During the review period, the government made its enacted budget widely and easily accessible to the public, including online, but it did not publish its executive budget proposal or end-of-year report within a reasonable period.  Information on debt obligations, including major state-owned enterprise debt, was not published in a reasonable period.  Budget documents did not provide a substantially complete picture of the government’s planned expenditures and revenue streams.  Budget documents contained gaps and omitted details on natural resource revenues and allocations to and from state-owned enterprises.  The budget did not accurately categorize expenditures by ministry or government agency, and the government maintained significant off-budget accounts not subject to public oversight.  The government issued a revised budget to account for a significant discrepancy between the enacted budget and actual revenues and expenditures.  The supreme audit institution did not meet international standards of independence and its reports were delayed.  The government did not formally award any natural resource extraction licenses or contracts during the reporting period but specified in law or regulation procedures for awarding natural resource extraction contracts.  Despite the formal suspension of mining permits since 2009, some companies obtained licenses via a loophole in the law allowing the sale of existing permits, and the terms of these agreements were not made public.

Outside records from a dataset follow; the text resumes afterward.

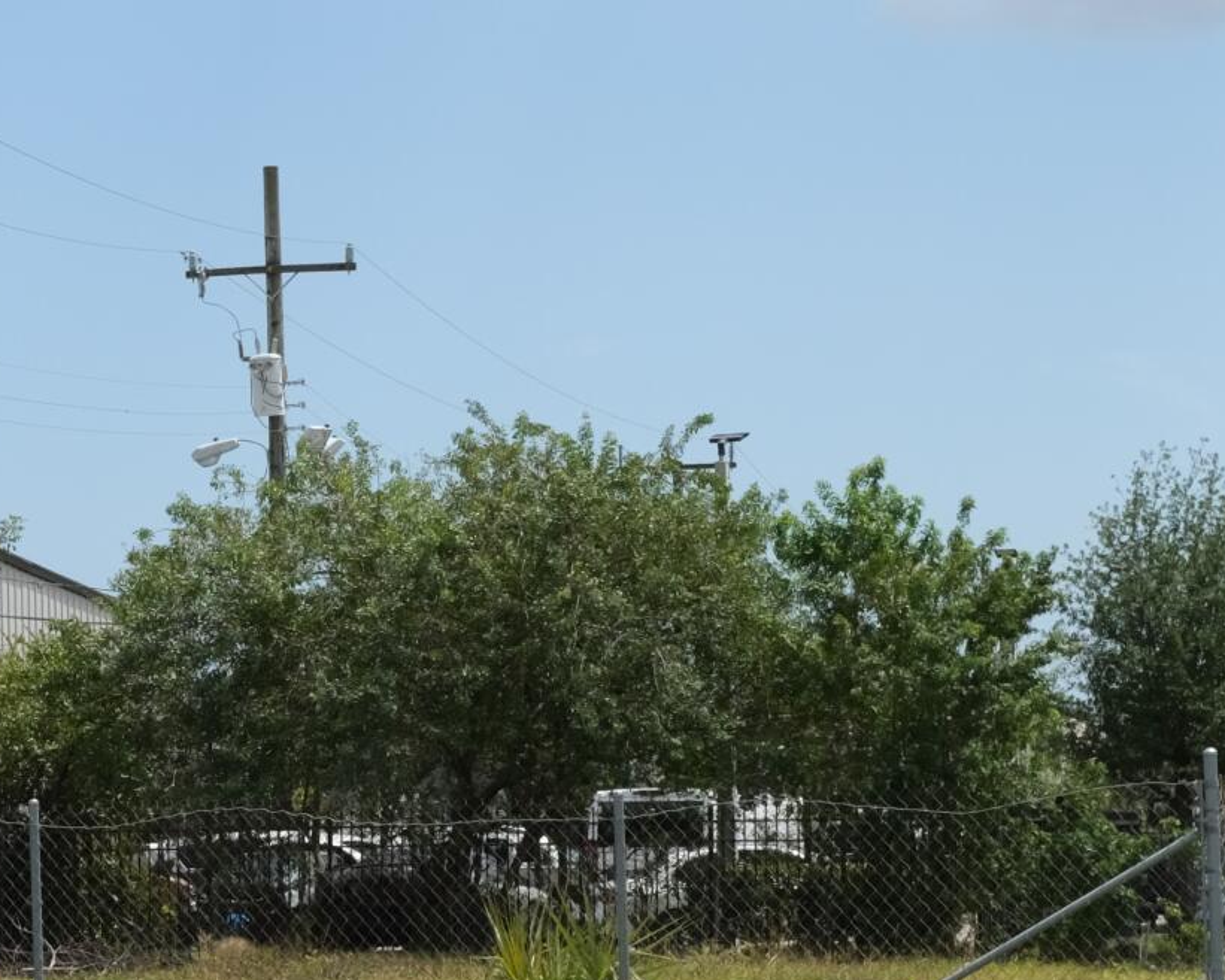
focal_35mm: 120
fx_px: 4351
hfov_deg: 15.8
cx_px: 139
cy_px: 870
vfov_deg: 12.8
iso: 160
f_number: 8
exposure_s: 1/400
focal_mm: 23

Madagascar’s fiscal transparency would be improved by:

  • Publishing an executive budget proposal and end-of-year-report within a reasonable period;
  • Publishing debt obligations within a reasonable period;
  • Breaking down in the budget expenditures by ministry or agency;
  • Ensuring actual revenues and expenditures reasonably correspond to those in the enacted budget;
  • Subjecting off-budget accounts to public oversight;
  • Providing greater detail in the budget on revenues from natural resources and allocations to and earnings from state-owned enterprises;
  • Ensuring the supreme audit institution meets international standards of independence and publishes reports within a reasonable period; and
  • Ensuring procedures for awarding natural resource extraction practices are followed in practice.